The Greatest Show on Earth: The History and Conservation of Jefferson Davis McKissack’s Orange Show
This lecture was part of the Divine Disorder Conference on the Conservation of Outsider Folk art that was organized and hosted by NCPTT. The conference was held February 15-16, 2012 on the campus of Northwestern University in Natchitoches, Louisiana.
The Orange Show is a folk-art environment located in Houston’s East End and built single-handedly by Jefferson Davis McKissack, a Houston postal worker, between 1956 and 1979. Envisioned as a 3,000 sq. ft. educational environment advocating the benefits of oranges and steam power, the Orange Show includes an oasis, a wishing well, a pond, a stage, a museum, a gift shop, and several upper decks fit together to create a maze of paths and spaces.
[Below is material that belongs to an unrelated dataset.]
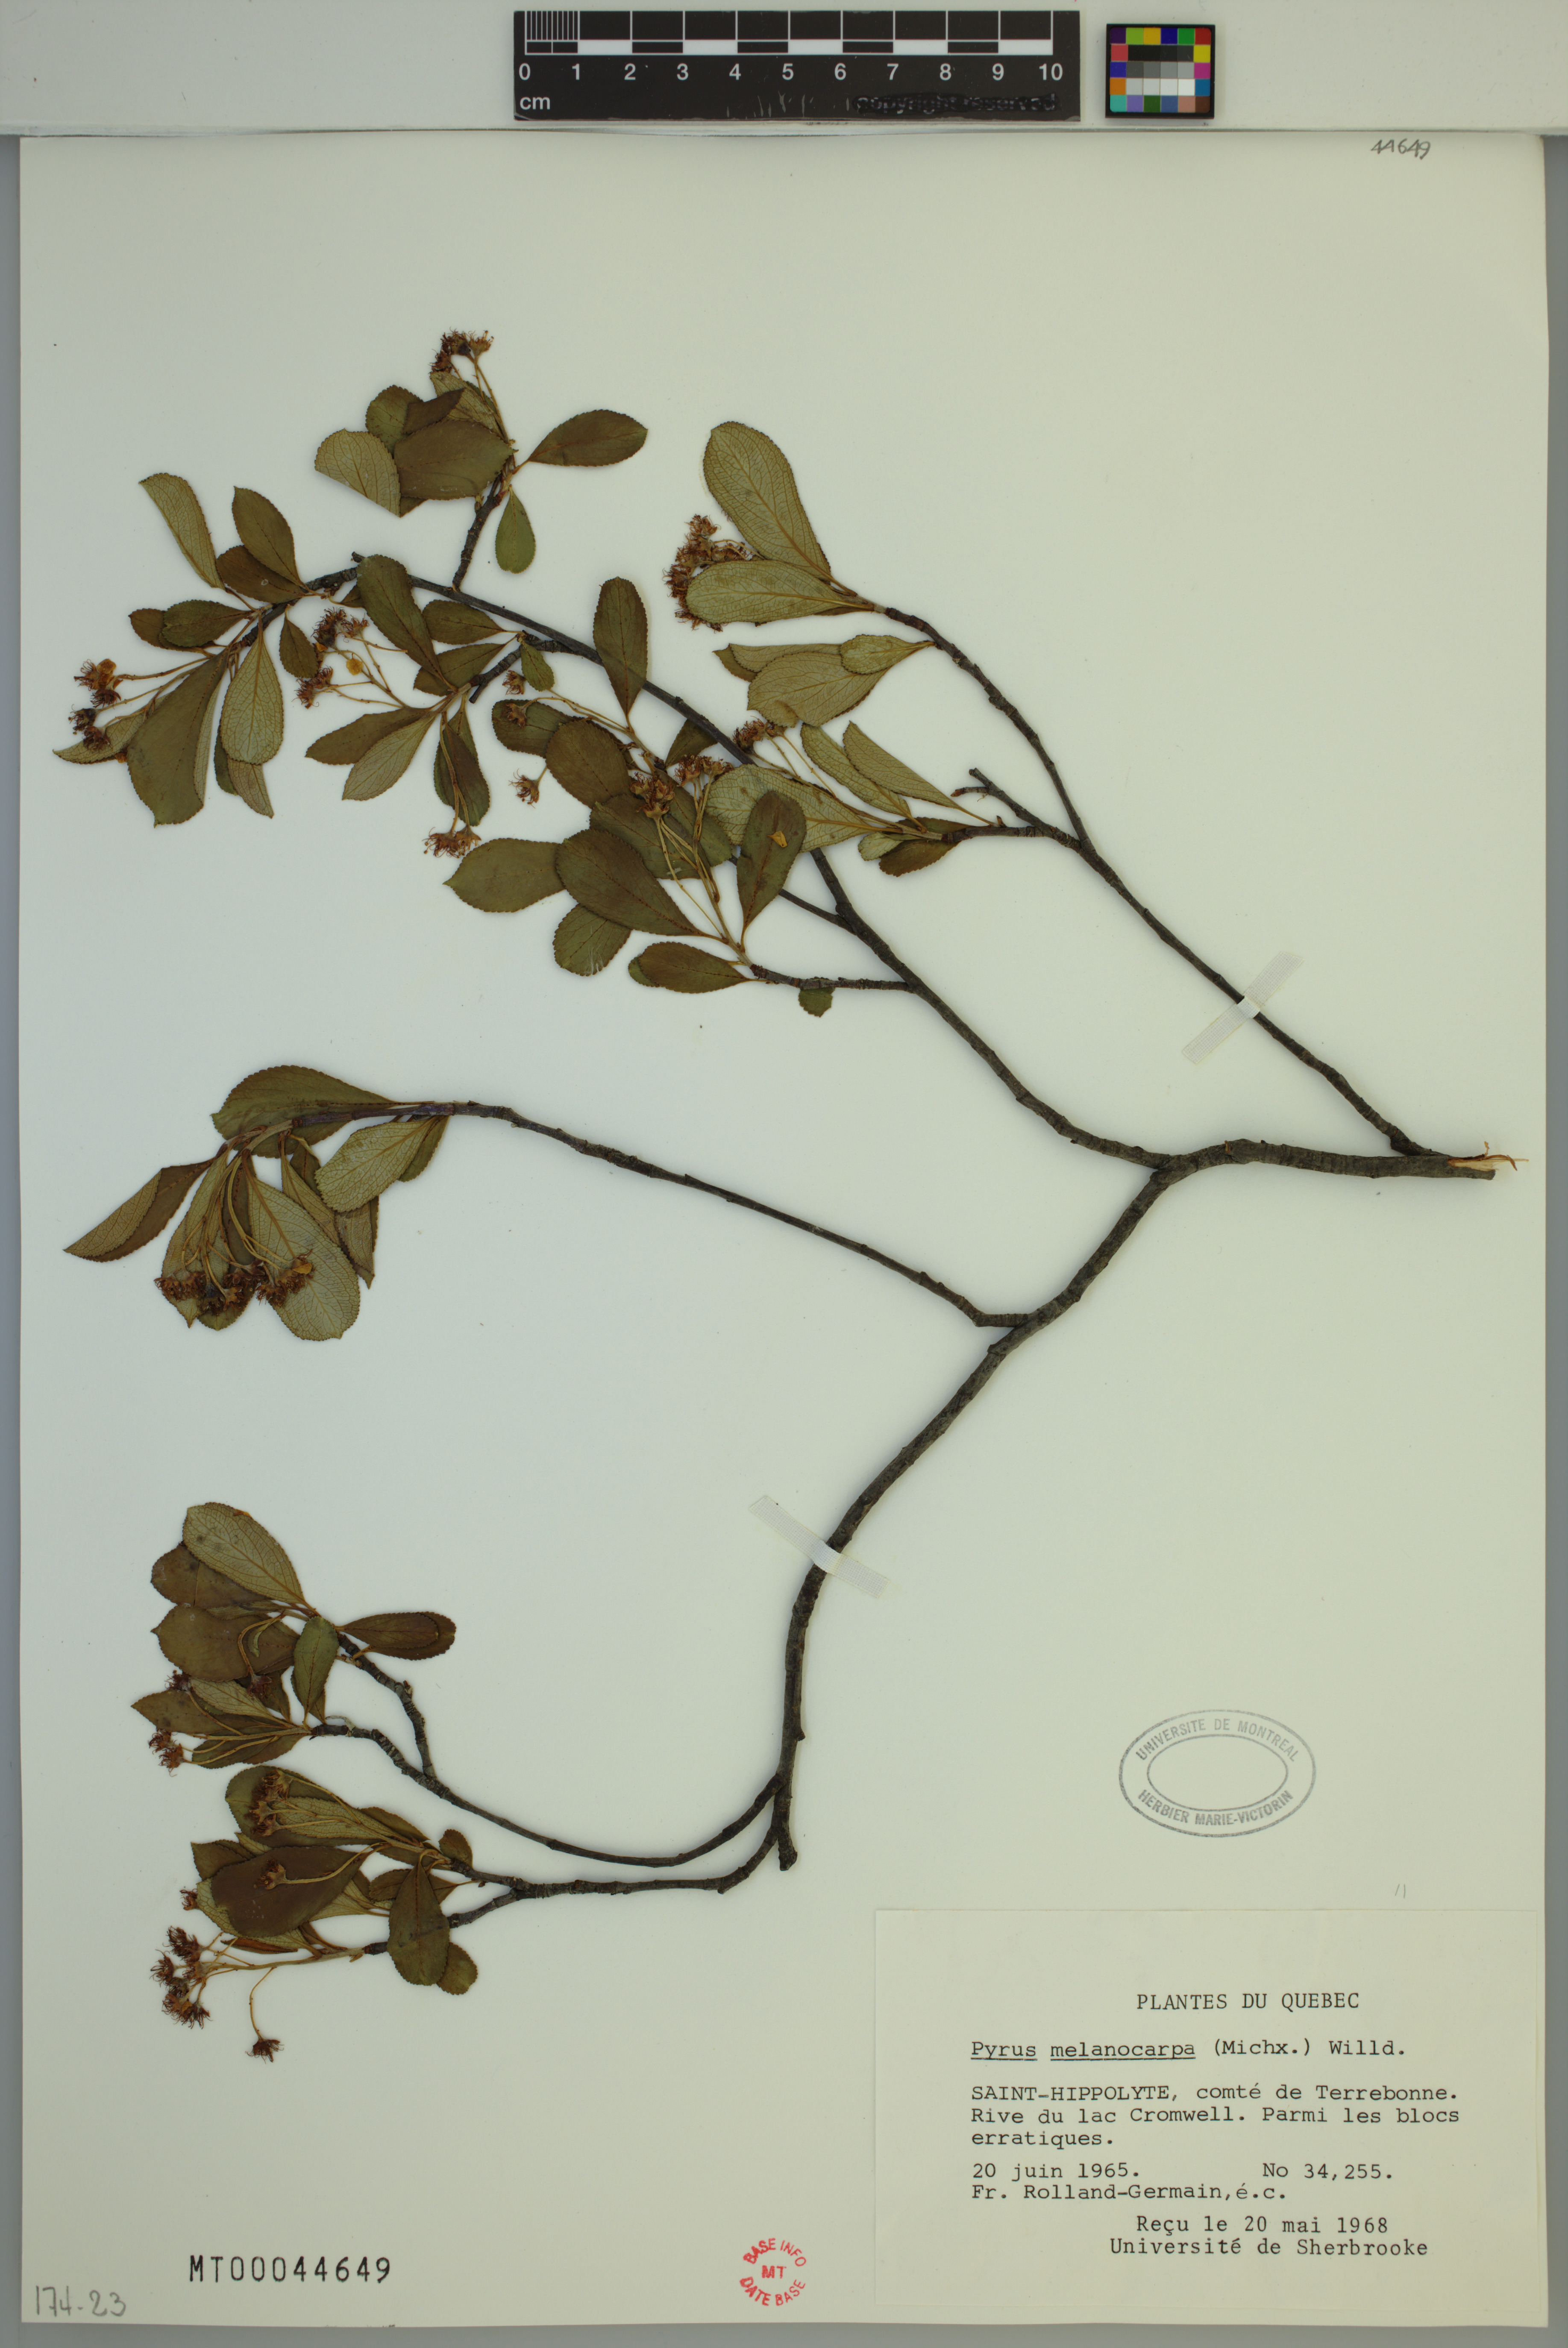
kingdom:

McKissack built the Orange Show of concrete, brick, steel and found objects including: gears, tiles, wagon wheels, mannequins, tractor seats, and statuettes.
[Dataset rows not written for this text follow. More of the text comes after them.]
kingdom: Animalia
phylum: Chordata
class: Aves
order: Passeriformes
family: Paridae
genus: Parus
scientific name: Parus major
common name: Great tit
The owner, The Orange Show Center for Visionary Art (OSCVA), engaged SWCA Environmental Consultants, Inc. with funds from a National Endowment for the Arts (NEA) grant to assess the current conditions and produce a comprehensive report documenting the history, past conservation and preservation efforts, on-going maintenance and conservation practices, and structural stability of the folk art piece. SWCA assembled a team including Conservation Solutions, Inc. (CSI) as the art conservator and Sparks Engineering, Inc. as the structural engineer to consult on this endeavor.
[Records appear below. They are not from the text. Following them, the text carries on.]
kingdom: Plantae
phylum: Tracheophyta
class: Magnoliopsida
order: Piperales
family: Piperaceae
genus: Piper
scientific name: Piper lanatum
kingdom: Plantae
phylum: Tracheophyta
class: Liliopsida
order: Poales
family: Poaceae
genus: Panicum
The history, artist’s intent, treatment goals, and repair strategies developed by the team will be explained, followed by a discussion of the challenges of undertaking a lengthy and complex treatment using predominantly unskilled and semi-skilled labor.
Grace Cynkar, Historic Preservation Specialist, SWCA Environmental Consultants
Grace Cynkar is a Secretary of the Interior’s qualified historic preservation specialist and architectural historian with SWCA Environmental Consultants in Houston, Texas. She joined SWCA in May of 2011 after completing her M.S. degree in historic preservation at the University of Texas at Austin, where her thesis work focused on the use of GIS for hazard mitigation of historic resources. Grace also holds a B.A. from Rice University in English and Art History. Her projects at SWCA include Section 106 compliance, Federal Historic Preservation Tax Credits, and archival research and analysis. Grace is continuing her education in GIS and is interested in exploring how new technologies can be utilized for the documentation and advocacy of historic resources.
Joe Sembrat, President and Senior Conservator, Conservation Solutions, Inc.
Joe Sembrat has been immersed in the conservation field for over 14 years providing conservation assessments, design, and implementation of conservation treatments and lecturing on relevant topics in the field. His extensive experience in the treatment of masonry and metals led to the development and creation of the unique firm, Conservation Solutions, Inc. (CSI). Joe co-founded CSI with his wife, Julya, in 1999, with a goal excelling in the treatment of historic monuments and sculpture, industrial artifacts, and buildings. High-profile projects include artifacts from the salvaged R.M.S. Titanic wreck-site, such as the “Big Piece,” the conservation of two Saturn V rockets, the treatment of 12 sets of over life-sized bronze gates at the US Commerce Department Building in Washington, DC, and a nineteenth-century Cotton Gin facility located in Scott, Arkansas. Joe achieved his professional Associate status in AIC in 1996, Fellow status in 2007, and served as the Architectural Specialty Group Coordinator and Chair from 2000 to 2002.